Task requirements:
Each line of the data that includes the string "науки" is to be copied out.

Records shown:
########################################
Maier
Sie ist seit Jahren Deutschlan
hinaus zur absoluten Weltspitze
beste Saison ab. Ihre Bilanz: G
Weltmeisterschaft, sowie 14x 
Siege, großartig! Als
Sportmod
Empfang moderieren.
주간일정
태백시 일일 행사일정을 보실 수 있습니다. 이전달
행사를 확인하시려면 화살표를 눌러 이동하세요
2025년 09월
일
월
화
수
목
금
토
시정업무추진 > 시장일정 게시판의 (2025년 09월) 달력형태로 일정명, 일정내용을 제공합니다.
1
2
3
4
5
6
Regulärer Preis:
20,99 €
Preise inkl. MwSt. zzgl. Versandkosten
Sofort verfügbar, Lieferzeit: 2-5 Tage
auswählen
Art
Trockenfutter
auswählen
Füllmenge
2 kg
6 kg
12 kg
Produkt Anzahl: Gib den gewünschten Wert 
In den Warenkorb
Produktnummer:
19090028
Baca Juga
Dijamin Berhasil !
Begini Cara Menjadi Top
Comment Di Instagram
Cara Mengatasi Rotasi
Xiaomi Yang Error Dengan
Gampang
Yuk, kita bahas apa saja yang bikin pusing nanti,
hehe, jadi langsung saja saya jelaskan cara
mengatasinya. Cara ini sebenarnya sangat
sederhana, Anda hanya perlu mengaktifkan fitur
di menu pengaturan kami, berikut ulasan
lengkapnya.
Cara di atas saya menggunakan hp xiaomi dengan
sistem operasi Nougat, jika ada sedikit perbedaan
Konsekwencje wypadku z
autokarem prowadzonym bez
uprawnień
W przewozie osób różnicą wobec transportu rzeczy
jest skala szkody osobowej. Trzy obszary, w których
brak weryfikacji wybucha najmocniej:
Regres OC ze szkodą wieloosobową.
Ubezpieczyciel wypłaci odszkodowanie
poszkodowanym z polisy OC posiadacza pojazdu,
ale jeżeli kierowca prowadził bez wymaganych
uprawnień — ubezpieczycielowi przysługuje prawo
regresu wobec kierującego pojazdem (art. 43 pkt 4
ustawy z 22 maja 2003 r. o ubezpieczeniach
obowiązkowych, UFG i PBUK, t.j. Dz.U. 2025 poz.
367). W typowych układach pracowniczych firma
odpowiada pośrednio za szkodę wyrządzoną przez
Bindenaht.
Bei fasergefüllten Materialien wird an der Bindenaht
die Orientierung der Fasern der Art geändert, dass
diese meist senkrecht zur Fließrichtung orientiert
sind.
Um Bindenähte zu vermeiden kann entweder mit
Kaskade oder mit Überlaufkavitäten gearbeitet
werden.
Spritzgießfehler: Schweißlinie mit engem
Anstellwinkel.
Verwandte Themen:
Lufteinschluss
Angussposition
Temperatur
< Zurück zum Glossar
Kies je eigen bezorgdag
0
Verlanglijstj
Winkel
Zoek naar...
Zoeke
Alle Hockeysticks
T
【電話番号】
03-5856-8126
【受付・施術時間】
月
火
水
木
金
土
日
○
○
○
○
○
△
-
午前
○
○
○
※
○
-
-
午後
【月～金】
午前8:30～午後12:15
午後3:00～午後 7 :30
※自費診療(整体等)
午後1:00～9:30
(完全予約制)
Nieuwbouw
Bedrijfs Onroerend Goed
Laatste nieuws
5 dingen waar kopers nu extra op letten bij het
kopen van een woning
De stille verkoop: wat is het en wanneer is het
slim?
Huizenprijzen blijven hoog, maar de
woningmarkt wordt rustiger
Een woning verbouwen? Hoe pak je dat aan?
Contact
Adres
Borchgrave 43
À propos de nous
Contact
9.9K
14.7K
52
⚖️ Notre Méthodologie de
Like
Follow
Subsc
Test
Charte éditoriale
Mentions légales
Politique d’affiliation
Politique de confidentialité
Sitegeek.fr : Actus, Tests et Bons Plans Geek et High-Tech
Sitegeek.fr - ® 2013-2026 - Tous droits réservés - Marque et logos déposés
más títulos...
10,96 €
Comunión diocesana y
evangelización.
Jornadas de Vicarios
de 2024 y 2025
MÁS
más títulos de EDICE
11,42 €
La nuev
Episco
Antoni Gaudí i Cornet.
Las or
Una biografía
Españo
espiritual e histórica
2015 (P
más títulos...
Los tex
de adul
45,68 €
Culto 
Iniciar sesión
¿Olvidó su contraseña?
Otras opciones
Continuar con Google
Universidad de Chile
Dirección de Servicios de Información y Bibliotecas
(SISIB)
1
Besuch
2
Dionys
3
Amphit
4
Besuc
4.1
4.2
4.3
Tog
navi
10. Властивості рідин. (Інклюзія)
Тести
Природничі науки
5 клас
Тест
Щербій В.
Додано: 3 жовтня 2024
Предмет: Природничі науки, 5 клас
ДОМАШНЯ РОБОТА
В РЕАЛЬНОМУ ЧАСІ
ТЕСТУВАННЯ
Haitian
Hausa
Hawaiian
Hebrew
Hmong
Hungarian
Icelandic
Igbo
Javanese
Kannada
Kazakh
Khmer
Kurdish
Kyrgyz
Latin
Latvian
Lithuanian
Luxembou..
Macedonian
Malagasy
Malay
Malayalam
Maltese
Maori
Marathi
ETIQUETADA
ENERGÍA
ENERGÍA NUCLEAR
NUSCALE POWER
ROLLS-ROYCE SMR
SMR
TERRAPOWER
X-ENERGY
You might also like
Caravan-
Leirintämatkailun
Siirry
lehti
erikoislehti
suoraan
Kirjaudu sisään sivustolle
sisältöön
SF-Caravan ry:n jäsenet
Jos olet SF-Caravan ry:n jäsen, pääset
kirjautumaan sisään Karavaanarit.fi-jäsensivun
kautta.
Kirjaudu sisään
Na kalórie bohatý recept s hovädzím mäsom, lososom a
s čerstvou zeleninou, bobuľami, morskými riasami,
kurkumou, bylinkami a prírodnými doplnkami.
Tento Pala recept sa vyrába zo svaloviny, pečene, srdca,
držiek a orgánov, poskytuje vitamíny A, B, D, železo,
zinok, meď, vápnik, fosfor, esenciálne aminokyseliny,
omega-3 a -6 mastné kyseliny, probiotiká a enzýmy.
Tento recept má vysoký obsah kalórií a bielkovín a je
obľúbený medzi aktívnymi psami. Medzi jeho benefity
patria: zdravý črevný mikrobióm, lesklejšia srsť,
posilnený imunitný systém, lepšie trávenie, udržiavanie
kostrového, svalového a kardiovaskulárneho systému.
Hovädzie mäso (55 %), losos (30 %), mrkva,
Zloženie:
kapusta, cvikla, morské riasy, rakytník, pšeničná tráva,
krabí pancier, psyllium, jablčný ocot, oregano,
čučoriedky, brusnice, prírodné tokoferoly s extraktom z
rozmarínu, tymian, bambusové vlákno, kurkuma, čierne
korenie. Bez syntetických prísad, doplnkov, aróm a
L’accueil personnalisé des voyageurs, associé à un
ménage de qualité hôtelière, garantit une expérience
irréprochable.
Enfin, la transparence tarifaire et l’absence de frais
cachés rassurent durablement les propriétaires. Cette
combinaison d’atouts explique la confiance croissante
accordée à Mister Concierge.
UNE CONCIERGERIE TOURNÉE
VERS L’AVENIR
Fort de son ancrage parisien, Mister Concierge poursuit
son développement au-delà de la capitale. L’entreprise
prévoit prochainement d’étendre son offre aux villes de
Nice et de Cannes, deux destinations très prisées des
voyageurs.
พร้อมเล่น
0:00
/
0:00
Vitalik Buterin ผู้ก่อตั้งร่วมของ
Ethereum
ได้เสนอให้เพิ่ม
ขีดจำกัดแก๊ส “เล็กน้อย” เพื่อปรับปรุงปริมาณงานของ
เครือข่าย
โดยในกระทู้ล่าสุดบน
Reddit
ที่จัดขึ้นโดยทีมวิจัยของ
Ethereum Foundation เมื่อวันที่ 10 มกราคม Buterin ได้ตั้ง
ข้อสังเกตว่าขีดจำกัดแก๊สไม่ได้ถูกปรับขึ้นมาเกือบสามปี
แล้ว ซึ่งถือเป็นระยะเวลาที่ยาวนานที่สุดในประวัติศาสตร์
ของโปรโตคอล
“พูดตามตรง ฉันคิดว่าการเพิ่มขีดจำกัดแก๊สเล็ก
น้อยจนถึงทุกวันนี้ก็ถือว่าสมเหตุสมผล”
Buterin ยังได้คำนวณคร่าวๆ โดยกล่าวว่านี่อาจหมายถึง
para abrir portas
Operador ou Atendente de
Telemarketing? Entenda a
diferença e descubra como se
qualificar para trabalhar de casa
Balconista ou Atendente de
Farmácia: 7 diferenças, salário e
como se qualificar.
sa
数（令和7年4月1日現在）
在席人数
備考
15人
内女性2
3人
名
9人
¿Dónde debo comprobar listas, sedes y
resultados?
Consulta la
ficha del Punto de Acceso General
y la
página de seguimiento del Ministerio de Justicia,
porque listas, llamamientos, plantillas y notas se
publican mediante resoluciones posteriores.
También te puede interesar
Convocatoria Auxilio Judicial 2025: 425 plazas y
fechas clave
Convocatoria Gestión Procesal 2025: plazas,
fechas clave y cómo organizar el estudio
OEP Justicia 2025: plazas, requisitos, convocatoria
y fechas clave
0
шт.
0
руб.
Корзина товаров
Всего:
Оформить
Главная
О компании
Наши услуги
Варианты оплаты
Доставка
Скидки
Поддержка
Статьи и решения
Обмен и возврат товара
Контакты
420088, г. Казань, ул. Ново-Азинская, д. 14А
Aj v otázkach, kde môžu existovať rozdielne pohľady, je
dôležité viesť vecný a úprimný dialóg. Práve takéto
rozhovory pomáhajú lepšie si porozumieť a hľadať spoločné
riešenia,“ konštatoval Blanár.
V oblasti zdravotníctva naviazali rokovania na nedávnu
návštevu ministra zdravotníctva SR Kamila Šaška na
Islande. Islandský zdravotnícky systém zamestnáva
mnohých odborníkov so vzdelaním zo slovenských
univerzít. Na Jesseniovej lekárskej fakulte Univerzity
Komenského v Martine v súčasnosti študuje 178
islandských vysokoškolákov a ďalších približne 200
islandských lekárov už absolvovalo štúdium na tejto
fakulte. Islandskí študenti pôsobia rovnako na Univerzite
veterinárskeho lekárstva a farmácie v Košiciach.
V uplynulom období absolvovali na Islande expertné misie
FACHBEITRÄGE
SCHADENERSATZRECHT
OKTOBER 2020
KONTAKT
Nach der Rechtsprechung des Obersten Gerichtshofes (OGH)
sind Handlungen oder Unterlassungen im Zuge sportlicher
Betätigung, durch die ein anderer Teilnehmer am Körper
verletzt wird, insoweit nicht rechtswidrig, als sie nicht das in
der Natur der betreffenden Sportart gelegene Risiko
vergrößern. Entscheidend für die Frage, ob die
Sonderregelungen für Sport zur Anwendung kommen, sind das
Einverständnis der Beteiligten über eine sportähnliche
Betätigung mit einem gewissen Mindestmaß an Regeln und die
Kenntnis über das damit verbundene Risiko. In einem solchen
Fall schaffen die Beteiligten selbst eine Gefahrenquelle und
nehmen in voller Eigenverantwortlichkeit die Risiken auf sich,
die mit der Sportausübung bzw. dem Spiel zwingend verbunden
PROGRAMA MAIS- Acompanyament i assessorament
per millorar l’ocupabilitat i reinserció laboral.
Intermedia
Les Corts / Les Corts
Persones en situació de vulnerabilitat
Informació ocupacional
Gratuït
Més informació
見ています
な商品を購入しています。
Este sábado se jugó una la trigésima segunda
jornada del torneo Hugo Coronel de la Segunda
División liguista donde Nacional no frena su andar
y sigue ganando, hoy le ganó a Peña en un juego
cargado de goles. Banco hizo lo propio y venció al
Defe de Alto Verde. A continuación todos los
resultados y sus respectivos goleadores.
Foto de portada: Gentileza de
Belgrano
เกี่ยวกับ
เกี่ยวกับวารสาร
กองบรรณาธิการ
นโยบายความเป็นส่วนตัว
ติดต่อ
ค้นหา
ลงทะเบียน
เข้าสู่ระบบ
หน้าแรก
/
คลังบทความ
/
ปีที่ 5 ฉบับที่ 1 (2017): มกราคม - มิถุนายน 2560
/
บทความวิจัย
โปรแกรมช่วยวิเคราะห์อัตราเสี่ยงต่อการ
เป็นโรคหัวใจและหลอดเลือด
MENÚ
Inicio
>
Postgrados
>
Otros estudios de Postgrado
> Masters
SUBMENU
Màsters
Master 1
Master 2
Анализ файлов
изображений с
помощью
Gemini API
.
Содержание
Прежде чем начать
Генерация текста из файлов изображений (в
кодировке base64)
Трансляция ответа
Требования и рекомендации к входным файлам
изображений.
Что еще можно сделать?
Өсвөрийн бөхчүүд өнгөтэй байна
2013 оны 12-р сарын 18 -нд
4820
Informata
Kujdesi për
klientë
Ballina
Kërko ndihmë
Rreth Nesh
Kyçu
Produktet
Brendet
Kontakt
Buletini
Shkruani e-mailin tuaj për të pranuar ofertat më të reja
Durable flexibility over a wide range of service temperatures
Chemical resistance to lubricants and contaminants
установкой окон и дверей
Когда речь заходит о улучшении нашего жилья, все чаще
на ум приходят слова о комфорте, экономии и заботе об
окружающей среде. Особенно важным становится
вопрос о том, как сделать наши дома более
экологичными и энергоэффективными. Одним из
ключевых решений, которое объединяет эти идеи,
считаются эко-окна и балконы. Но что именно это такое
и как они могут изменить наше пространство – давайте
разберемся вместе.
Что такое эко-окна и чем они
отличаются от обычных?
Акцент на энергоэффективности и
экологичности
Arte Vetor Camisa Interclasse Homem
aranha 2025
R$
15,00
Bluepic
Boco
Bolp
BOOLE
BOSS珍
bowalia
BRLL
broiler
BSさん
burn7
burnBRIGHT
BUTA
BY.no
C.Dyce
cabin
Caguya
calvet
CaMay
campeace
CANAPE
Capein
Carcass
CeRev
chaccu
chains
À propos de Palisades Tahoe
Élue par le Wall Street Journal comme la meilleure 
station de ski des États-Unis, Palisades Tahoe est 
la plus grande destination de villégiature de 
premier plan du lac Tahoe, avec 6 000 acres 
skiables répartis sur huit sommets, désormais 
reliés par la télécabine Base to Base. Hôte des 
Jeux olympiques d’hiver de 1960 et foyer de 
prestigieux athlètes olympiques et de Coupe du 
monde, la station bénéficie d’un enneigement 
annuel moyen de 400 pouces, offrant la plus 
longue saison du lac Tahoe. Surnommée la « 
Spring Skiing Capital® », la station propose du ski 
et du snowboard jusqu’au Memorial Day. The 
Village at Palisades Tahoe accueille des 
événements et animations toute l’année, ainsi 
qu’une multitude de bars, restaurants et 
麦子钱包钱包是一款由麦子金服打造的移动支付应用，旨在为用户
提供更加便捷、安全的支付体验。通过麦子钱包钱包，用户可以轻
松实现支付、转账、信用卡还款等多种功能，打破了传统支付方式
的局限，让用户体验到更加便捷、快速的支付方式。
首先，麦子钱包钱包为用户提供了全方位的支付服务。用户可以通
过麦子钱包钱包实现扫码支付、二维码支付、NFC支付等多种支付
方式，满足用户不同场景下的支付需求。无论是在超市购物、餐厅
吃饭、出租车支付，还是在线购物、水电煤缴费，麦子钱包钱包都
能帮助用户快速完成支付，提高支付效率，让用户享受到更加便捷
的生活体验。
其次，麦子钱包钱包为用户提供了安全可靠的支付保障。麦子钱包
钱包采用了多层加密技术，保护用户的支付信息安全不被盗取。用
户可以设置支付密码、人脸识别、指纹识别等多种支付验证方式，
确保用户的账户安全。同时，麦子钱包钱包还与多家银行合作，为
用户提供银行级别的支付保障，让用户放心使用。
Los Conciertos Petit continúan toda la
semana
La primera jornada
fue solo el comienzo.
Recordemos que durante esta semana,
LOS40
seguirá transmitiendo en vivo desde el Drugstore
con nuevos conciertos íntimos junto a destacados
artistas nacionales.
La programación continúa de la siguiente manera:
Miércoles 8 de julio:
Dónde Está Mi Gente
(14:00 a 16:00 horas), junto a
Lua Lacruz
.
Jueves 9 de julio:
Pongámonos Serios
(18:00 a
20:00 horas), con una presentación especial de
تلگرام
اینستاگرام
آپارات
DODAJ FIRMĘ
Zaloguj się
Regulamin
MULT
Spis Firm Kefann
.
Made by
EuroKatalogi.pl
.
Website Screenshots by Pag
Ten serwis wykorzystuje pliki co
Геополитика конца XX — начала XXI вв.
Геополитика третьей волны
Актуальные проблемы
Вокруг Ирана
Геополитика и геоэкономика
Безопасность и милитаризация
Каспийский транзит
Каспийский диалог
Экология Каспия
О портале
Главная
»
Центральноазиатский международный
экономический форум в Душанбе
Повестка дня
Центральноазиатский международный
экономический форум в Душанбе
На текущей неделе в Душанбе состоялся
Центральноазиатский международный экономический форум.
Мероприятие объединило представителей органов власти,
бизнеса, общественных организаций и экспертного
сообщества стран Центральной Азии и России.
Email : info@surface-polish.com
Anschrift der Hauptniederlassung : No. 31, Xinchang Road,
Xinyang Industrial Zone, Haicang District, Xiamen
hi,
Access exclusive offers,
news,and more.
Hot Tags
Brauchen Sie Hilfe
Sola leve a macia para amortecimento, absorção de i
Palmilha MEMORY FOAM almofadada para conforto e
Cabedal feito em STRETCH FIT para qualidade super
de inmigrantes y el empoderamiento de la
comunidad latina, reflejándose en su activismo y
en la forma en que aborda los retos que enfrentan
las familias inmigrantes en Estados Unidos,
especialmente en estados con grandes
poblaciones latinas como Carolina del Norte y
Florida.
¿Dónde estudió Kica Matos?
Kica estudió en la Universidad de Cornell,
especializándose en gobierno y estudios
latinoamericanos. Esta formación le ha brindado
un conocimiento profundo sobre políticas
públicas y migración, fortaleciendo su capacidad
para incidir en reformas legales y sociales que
########################################
Solution for this problem:
Природничі науки
Предмет: Природничі науки, 5 клас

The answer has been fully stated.